## Input data
+++

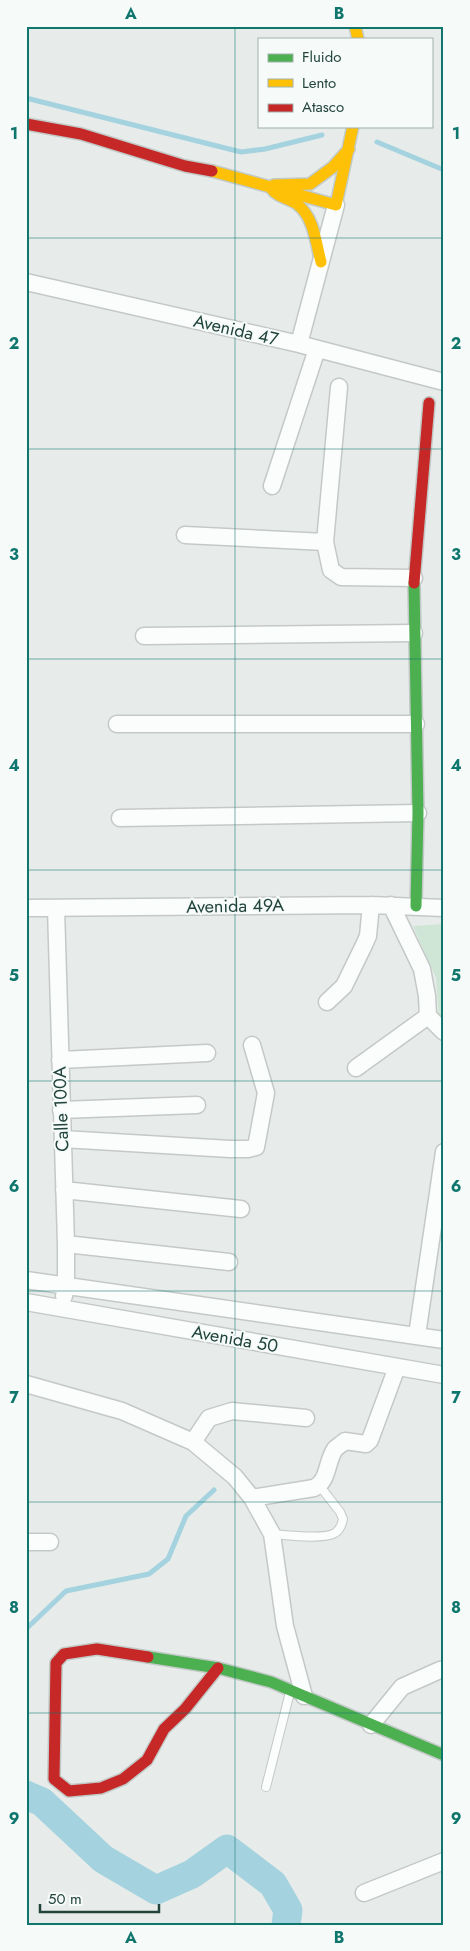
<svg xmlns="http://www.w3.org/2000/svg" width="470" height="1951" font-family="Jost,sans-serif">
  <rect width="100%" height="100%" fill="#e7ecea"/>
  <path fill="#cfe6d7" d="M 444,924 L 444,1021 L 439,1020 L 436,978 L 413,926 Z"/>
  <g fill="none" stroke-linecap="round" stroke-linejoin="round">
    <path stroke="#a4d2de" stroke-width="5" d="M 26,98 L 241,152 L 265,149 L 322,135
      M 377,142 L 444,170
      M 26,1629 L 66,1591 L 149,1574 L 168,1559 L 186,1516 L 214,1490"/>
    <path stroke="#a4d2de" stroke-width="29" d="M 26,1795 L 42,1802 L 103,1859 L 156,1890 L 192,1874 L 227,1849 L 273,1884 L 288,1910 L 286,1925"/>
    <g stroke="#c4c9c7" stroke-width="10">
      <path id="lane" d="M 272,1534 C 286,1535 324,1540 335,1533 C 340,1530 342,1524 343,1519 L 340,1512 L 319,1485
        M 266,1787 L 290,1692"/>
    </g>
    <g stroke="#c4c9c7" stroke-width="19">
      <path id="street" d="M 26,282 L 299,344 L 444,382
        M 299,344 L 336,205
        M 339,387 L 325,542 L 331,570 L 341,577 L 414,578
        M 272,486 L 317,349
        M 185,535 L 325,542
        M 144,636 L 414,633
        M 117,724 L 416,724
        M 120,818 L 418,813
        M 391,905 L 422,969 L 427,996 L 428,1016 L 444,1032
        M 26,908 L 371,905 L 444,908
        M 56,908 L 66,1244 L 66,1287 L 64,1296
        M 327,1002 L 344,986 L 364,945 L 368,936 L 371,905
        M 60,1060 L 207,1053
        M 356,1068 L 428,1016
        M 61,1110 L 197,1105
        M 63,1139 L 230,1149 L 248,1149 L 256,1147 L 266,1093 L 252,1045
        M 64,1190 L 241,1209
        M 66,1244 L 229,1262
        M 26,1280 L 444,1340
        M 26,1302 L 444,1375
        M 417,1335 L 444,1152
        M 26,1384 L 122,1411 L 193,1442 L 235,1477 L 252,1498 L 272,1534 L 285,1626 L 304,1696
        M 193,1442 L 209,1418 L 232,1411 L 306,1418
        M 252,1498 L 314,1488 C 329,1481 326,1462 335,1449 C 338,1446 342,1444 345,1441 L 366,1444 L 370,1440 L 397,1367
        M 26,1542 L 50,1542
        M 371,1725 L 402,1687 L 440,1670 L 444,1669
        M 364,1893 L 444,1861"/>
    </g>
    <g stroke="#c2cac7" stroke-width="14">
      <path id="fast" d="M 414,583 L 418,813 L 416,906
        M 148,1657 L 218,1668 L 271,1682 L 444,1755"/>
    </g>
    <g stroke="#c2cac7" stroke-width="14">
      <path id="slow" d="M 355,26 L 358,39
        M 212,171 L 336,205 L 353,126
        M 321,262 C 316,243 314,217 297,204 C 289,198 278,198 271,188 L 274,185 L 310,184 L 333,167 L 349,149"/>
    </g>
    <g stroke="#c2cac7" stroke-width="14">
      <path id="jam" d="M 26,124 L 81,134 L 185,166 L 212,171
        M 414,583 L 429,403
        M 148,1657 L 97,1649 L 64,1654 L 56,1663 L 54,1779 L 69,1791 L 101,1788 L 123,1779 L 147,1760 L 164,1729 L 185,1709 L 218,1668"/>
    </g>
    <use href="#lane" stroke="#fbfcfc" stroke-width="8"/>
    <use href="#street" stroke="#fbfcfc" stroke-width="16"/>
    <use href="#fast" stroke="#4caf50" stroke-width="11"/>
    <use href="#slow" stroke="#ffc107" stroke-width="11"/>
    <use href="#jam" stroke="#c62828" stroke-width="11"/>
  </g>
  <path fill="none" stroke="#0f766e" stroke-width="1" stroke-opacity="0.55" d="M 235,26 L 235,1925M 26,238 L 444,238M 26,449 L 444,449M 26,659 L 444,659M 26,870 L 444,870M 26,1081 L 444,1081M 26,1291 L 444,1291M 26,1502 L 444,1502M 26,1713 L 444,1713"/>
  <g text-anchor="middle" stroke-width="4" stroke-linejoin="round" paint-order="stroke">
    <g font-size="18" fill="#21433c" stroke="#f6fbf9">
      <text transform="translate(236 330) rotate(13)" y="6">Avenida 47</text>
      <text transform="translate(235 906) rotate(-1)" y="6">Avenida 49A</text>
      <text transform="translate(61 1109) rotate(-92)" y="6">Calle 100A</text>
      <text transform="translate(235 1339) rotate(10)" y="6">Avenida 50</text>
    </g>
  </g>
  <rect width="470" height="1951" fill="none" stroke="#f6fbf9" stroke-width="55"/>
  <rect x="258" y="38" width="175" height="90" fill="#f6fbf9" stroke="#a1b1ad"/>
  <rect x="268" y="54" width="25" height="8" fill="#4caf50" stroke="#a1b1ad"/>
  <text x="302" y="62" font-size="15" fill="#21433c">Fluido</text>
  <rect x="268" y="79" width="25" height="8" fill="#ffc107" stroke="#a1b1ad"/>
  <text x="302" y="88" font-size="15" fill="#21433c">Lento</text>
  <rect x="268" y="104" width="25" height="8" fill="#c62828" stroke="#a1b1ad"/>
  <text x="302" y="112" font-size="15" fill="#21433c">Atasco</text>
  <path d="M40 1904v8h119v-8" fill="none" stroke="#21433c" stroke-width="2.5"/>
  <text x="48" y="1904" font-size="15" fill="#21433c" stroke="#f6fbf9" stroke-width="4" paint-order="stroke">50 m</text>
  <rect x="28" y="28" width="414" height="1896" fill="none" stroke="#0f766e" stroke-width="2"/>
  <g font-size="16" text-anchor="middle" font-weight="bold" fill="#0f766e">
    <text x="131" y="19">A</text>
    <text x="339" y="19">B</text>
    <text x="14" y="139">1</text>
    <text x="456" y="139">1</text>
    <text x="14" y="349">2</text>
    <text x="456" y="349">2</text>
    <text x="14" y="560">3</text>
    <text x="456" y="560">3</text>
    <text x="14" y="771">4</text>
    <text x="456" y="771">4</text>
    <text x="14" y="981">5</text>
    <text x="456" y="981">5</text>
    <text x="14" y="1192">6</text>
    <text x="456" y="1192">6</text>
    <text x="14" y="1403">7</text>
    <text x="456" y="1403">7</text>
    <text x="14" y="1613">8</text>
    <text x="456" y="1613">8</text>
    <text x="14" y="1824">9</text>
    <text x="456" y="1824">9</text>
    <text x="131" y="1943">A</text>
    <text x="339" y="1943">B</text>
  </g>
</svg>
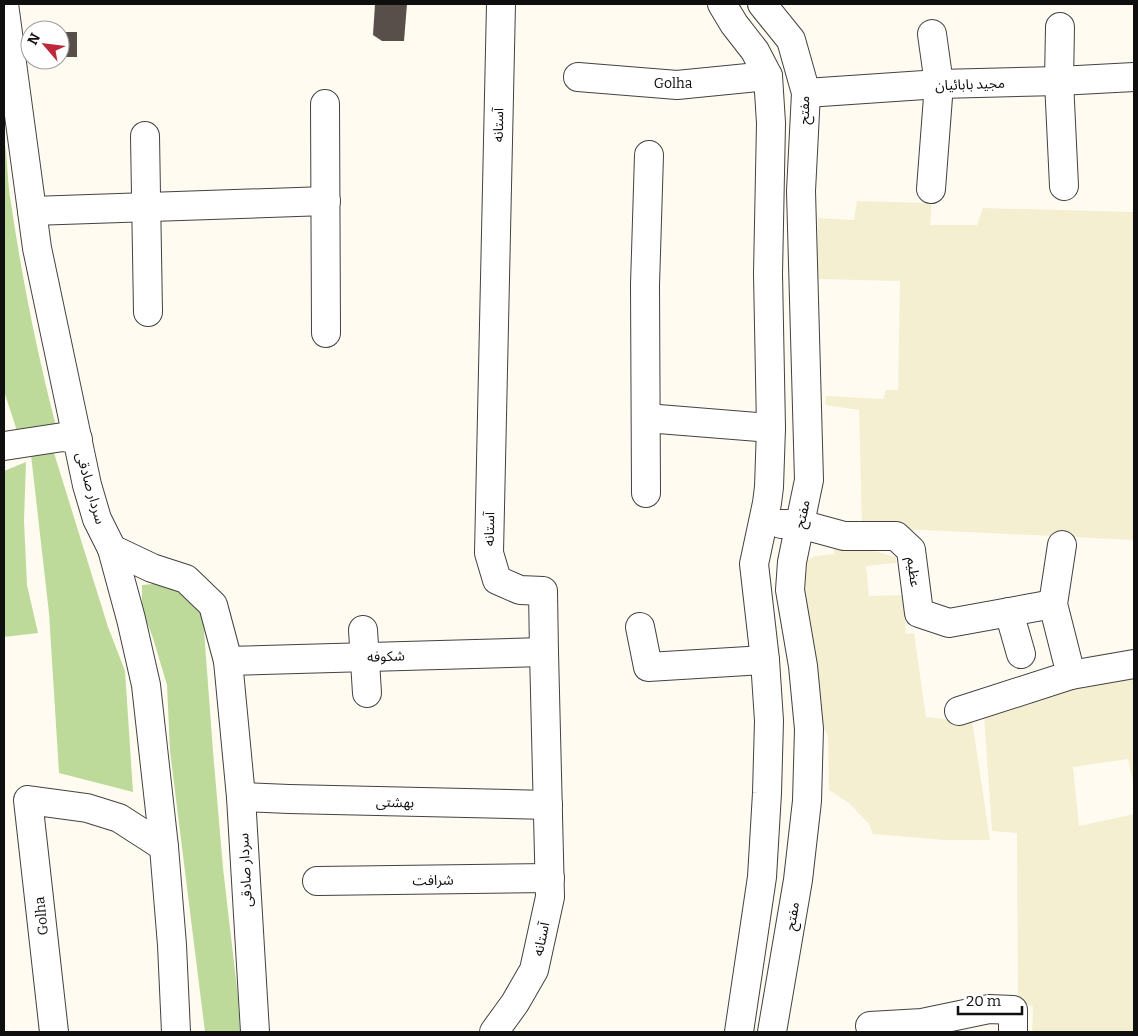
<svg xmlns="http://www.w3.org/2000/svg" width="1138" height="1036" font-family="Bitter,'Noto Sans Arabic',serif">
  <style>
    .farmland { fill: #f5efd1 }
    .forest { fill: #bdda9a }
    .building { fill: #584f4b }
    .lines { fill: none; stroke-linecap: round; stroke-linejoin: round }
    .minor-casing { stroke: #424242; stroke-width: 30 }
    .minor { stroke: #fff; stroke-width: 28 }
    .labels { text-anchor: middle; stroke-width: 5; stroke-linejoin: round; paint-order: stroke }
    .street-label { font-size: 14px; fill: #0f0f0f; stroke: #fff }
  </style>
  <rect width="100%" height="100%" fill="#fffbf1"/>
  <g class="farmland">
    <polygon points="857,201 932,203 930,225 977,225 983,208 1134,212 1134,540 862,527 859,410 825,405 826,396 883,399 886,390 898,390 900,281 817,279 818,218 854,220"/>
    <polygon points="834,547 878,552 896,557 896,563 866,566 869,596 904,595 906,634 914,633 926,717 944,719 972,720 990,840 944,840 873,834 869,824 849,803 829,790 828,736 821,722 796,574 802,565 808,560 815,556 834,554"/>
    <polygon points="1134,649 1134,787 1128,759 1073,767 1079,826 1134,814 1134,1032 1032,1032 1033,1007 1018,1001 1017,833 992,831 984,715 1091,678 1087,656"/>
  </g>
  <g class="forest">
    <path d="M4,138C8,160 7,182 11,203C22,278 37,353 56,426L18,434L4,391Z"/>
    <polygon points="54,453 108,627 125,671 133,792 59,773 49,613 31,455"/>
    <polygon points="26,462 24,521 27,585 38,633 4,637 4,471"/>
    <polygon points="163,583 182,589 203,617 213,751 223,868 238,997 240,1032 205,1032 170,751 167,685 153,638 142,609 142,585"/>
  </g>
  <g class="building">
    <polygon points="375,4 407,4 404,41 382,41 373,35"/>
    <rect x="60" y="32" width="17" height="25"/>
  </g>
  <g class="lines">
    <defs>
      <g id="minor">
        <polyline points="4,4 37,248 87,485 97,519 112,549 152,568 186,579 213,605 228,661 241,797 255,1032"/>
        <polyline points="722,4 734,24 755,51 768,76 771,123 768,274 771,428 769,487 767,503 754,564 765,660 769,721 767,793 762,877 739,1032"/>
        <polyline points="762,4 791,40 806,93 801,191 809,480 792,562 790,590 803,666 809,729 807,801 798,880 772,1032"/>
        <polyline points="1060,27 1059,81 1064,186"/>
        <polyline points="578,77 677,85 768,76"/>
        <polyline points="806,93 939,84 1059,81 1134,77"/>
        <polyline points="325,104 326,333"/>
        <polyline points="145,136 148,312"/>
        <polyline points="931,189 939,84 932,34"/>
        <polyline points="32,211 326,201"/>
        <polyline points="646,418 771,428"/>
        <polyline points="4,446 63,437 78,439"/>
        <polyline points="646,493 645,285 649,155"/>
        <polyline points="781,524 800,524 844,536 896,536 911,550 919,613 949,623 1053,604"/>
        <polyline points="112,549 131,619 146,685 164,847 172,945 176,1032"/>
        <polyline points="1009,612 1021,654"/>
        <polyline points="640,627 648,667 765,660"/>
        <polyline points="363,630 367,693"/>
        <polyline points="228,661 544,652"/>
        <polyline points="1071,675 1134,664"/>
        <polyline points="959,711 1071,675 1053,604 1062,545"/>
        <polyline points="241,797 289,799 548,805"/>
        <polyline points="317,881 550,878"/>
        <polyline points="870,1026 922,1023 989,1009 1013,1010 1013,1032"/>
        <polyline points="54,1032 28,800 87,808 119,818 164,847"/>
        <polyline points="494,1032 515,1003 534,970 550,897 544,652 543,591 520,590 497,580 489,553 501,4"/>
      </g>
    </defs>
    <use href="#minor" class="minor-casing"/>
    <use href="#minor" class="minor"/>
  </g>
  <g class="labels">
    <g class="street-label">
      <text x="673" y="88">Golha</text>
      <text transform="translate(970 84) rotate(-2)" y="5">مجید بابائیان</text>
      <text transform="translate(804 110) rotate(-89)" y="5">مفتح</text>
      <text transform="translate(498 125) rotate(-89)" y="5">آستانه</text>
      <text transform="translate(91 488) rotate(74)" y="5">سردار صادقی</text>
      <text transform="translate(802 514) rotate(-78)" y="5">مفتح</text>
      <text transform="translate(489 529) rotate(-89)" y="5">آستانه</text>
      <text transform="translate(914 572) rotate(83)" y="5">عظیم</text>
      <text transform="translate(386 656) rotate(-2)" y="5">شکوفه</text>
      <text transform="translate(395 802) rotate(1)" y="5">بهشتی</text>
      <text transform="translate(245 870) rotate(-93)" y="5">سردار صادقی</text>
      <text transform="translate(433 880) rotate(-1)" y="5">شرافت</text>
      <text transform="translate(41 916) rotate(-96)" y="5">Golha</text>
      <text transform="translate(792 916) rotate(-81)" y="5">مفتح</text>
      <text transform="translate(541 939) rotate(-78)" y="5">آستانه</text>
    </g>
  </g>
  <rect width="1138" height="1036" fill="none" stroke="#0f0f0f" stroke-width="10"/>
  <g transform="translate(45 45) rotate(298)"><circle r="24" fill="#ffffff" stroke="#9f9f9f"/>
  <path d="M0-4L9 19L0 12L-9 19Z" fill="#bf273c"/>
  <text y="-8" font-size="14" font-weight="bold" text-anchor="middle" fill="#0f0f0f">N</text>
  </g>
  <path d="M958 1006v8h64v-8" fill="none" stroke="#0f0f0f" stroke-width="2.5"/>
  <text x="966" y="1006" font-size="15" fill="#0f0f0f" stroke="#ffffff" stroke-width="4" paint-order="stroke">20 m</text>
</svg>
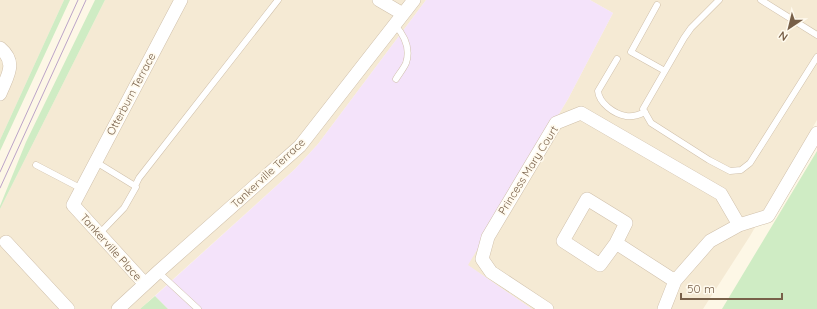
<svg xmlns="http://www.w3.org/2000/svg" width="817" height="309" font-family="Quicksand,sans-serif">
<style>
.residential{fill:#f5ead4}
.education{fill:#f4e3fa}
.green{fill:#cfecc4}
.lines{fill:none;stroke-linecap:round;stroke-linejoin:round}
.service-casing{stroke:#d0c0ab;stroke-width:7}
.minor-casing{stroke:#d0c0ab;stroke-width:14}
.service{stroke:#fff;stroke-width:6}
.minor{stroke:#fff;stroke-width:13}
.tram{stroke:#bca4c8;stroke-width:1}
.labels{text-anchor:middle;stroke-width:3.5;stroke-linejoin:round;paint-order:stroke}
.street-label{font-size:11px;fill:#786049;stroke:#fffaee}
</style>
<rect width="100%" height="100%" fill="#fdf7e6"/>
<path class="residential" d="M0,0H64L0,140Z
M105,0H426L318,144L295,169L140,309H0V209Z
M590,0H817V120L750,236L703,309H532L467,265L568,99L613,13Z"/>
<path class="education" d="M426,0H590L613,13L568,99L468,265L532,309H168L155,296L295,169L318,144Z"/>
<path class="green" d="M64,0H70L0,151V140Z
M95,0H105L0,209V206L26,142Z
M817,151V309H722Z
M155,296L168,309H140Z"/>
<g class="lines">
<g class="service-casing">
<path id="service" d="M719,0L691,28L684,38L643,109L651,123L709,160L730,171L741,170L750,163L817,57
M761,0L817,35
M657,5L631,52L665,71
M395,25C404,35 411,48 406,63C404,68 399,74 396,79
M617,59L598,91C599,103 614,114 626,116C632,117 639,115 645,112
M96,162L135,186
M36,165L82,189
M99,234L124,208L136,187L135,186L139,178L278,0
M158,272L198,309"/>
</g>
<g class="minor-casing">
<path id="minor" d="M379,0L403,14
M0,48C18,63 7,76 0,94
M6,242L68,309
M616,243L626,223L587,199L563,241L600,265L616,243L675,281
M145,284L73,205L181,0
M118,309L158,272L300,146L414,0
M547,309L491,272L482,259L488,237L556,123L581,113L721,194L739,225
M664,309L675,281L710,241L739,225L768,216L817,133"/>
</g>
<use href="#service" class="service"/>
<use href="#minor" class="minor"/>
<path class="tram" d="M0,172L78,0
M0,188L86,0"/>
</g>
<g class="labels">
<g class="street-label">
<text transform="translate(131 94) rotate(-62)" y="4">Otterburn Terrace</text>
<text transform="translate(528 170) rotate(-58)" y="4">Princess Mary Court</text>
<text transform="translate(268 173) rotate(-43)" y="4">Tankerville Terrace</text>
<text transform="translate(111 247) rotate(48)" y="4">Tankerville Place</text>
</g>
</g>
<g transform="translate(789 28) rotate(215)" stroke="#fffaee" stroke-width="3" paint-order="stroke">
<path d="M0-3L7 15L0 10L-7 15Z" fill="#786049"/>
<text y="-6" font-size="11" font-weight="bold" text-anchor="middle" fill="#786049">N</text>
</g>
<path d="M681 293v6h101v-6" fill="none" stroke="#786049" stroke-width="2"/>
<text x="687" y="293" font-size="12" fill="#786049" stroke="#fffaee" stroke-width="3" paint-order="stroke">50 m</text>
</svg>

+++

## Your assignment
Find the word "linecap" in the entries, then copy out every line that has it.

## Answer to this problem
  <g fill="none" stroke-linecap="round" stroke-linejoin="round">
    .lines { fill: none; stroke-linecap: round; stroke-linejoin: round }
.lines{fill:none;stroke-linecap:round;stroke-linejoin:round}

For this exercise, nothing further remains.